§ Given text:
* * *

Another area where we’re seeing tremendous customer growth and audience engagement is in social medial. Our Instagram followers exceeded the 5 million mark during the quarter, increasing 65% over the prior year and we’re now capturing over 200,000 new followers a month. In addition to our national Instagram accounts, our stores manage their local accounts, which accrued almost 700,000 followers and over 19 million likes in the quarter. Snapchat is important in our consumers’ life and we’re also seeing fast growth here with viewership increasing 25% month over month.
This channel has given us yet another relevant way to connects with our customers and engages in two way conversation. A great example of this occurred during LGBTQ pride month in June where our Snapchat stories garnered close to 130,000 views.
Stores are still important
Last week Macy’s announced that it was closing a further 100 stores. This isn’t an uncommon trend amongst retailers, that traditionally relied upon a physical footprint to get the products into the hands of their consumers.
However, whilst Urban Outfitters is likely to experience some of this too, CEO Richard Hayne was keen to argue during the investors call that stores will still continue to play a role, despite the shift to online. He said:
I think that Urban is definitely benefiting from a lot of the initiatives they’re doing, not just the good fashion, but the social media work that they are doing and the marketing work they are doing. In July they actually saw a positive comp stores, sales in North America and in Europe they had positive comp store sales, so yeah I think you can make the difference.

* * *

§ Listed records:

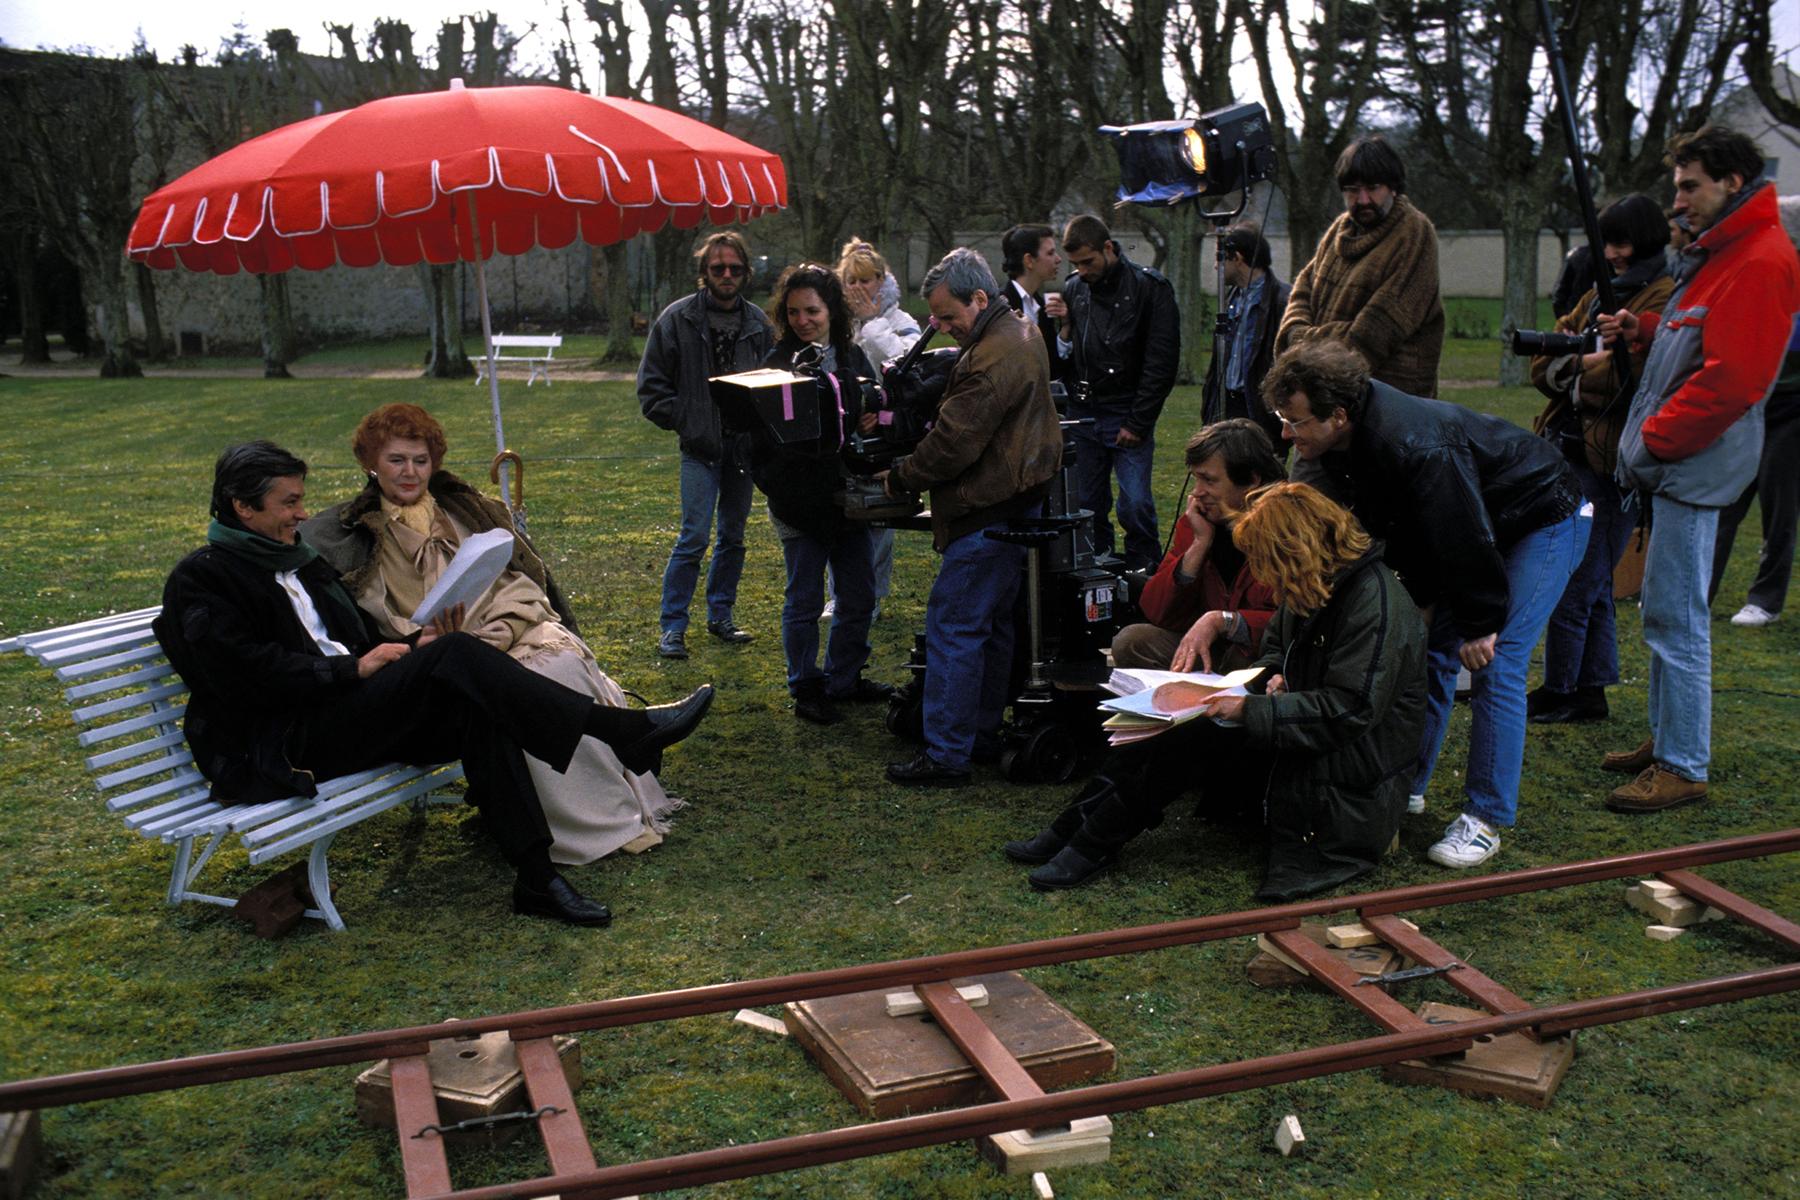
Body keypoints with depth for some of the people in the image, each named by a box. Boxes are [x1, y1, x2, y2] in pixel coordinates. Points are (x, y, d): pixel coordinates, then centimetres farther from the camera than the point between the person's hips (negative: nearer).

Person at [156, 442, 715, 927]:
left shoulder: (300, 559, 22)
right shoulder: (201, 579, -2)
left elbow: (357, 639, 24)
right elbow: (247, 673, -15)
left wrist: (415, 646, 3)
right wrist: (355, 668, -14)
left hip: (350, 714, 8)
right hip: (279, 747, -8)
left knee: (475, 705, -23)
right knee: (454, 655, -26)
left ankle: (535, 875, -25)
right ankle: (623, 730, -27)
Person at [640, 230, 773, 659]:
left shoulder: (757, 323, 6)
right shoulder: (678, 318, -3)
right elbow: (651, 383, 0)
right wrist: (684, 422, -8)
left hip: (743, 446, 4)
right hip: (700, 447, -4)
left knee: (733, 535, 11)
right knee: (694, 536, -9)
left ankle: (720, 616, 25)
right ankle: (672, 627, 1)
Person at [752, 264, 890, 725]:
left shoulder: (853, 358, 7)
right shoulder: (779, 363, -8)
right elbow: (762, 436, -8)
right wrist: (774, 488, -20)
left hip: (849, 498, 5)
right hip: (801, 505, -5)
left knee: (859, 599, 14)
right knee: (804, 603, 5)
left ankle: (844, 680, 30)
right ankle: (806, 690, 20)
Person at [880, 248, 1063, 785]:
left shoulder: (994, 358, -20)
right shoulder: (1018, 335, 15)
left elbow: (954, 443, -21)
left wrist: (899, 478, -7)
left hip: (989, 513, -11)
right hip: (1015, 501, 11)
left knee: (953, 625, -8)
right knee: (991, 621, 18)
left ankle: (946, 755, -5)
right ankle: (982, 729, 29)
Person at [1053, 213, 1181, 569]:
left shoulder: (1149, 288, -5)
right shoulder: (1072, 289, 9)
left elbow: (1161, 363, -8)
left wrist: (1138, 422, -11)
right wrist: (1061, 326, -6)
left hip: (1128, 419, -4)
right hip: (1082, 417, 5)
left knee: (1135, 506, -9)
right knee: (1088, 507, 7)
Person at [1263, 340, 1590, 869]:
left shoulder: (1415, 447, -39)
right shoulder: (1343, 447, -11)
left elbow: (1465, 538, -31)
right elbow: (1390, 532, 3)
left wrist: (1481, 623, -21)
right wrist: (1421, 597, 2)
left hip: (1544, 519, -9)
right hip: (1461, 526, 9)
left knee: (1495, 664, -14)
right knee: (1431, 650, 6)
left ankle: (1485, 819, -6)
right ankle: (1406, 786, 17)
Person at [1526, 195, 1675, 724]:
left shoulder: (1664, 300, -9)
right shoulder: (1599, 294, 18)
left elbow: (1629, 378, -21)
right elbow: (1544, 362, 12)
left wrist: (1574, 370, -7)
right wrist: (1582, 363, -8)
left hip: (1610, 463, -8)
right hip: (1569, 453, 8)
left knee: (1573, 584, -3)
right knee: (1590, 582, 14)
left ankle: (1559, 691, 9)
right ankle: (1590, 690, 23)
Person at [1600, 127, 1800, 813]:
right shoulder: (1718, 251, 18)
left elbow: (1732, 377, -22)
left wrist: (1657, 438, -15)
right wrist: (1644, 330, 8)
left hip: (1694, 468, -11)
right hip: (1672, 459, 11)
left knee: (1674, 615, -7)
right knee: (1665, 608, 16)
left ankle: (1683, 768, 0)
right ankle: (1665, 739, 27)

* * *

§ Required action:
Carry on the article about Urban Outfitters' social media growth and its stores, picking up right after its final sentence.

§ Result below:
I do believe that we shouldn’t get too negative on stores I think that there is no question, there are too many stores in North American and we start to see some of those stores going away, our competitors are closing stores at a reasonable rate So I think that you will continue to see a lot of stores close and go away and I think that’s a positive thing for the industry and a positive thing for all the people including the ones that are closing the stores.
But I don’t think it’s a problem with stores per say, I think the stores concepts are still valid, what I see happening overtime is just fewer stores but probably the store is larger and delivering more of a unique experience and which complements their direct consumer business and I think that that will be the winning combination.
A good quarter for Urban and the appointment of Hayne as Chief Digital Officer highlights the company’s commitment to becoming an online business. That doesn’t take away its stores problem, but it’s smart to see the company thinking about how it can use those stores to its advantage, and rethinking what role they will play. Physical assets don’t have to be a drain on resources, if the company can use them to complement their online business.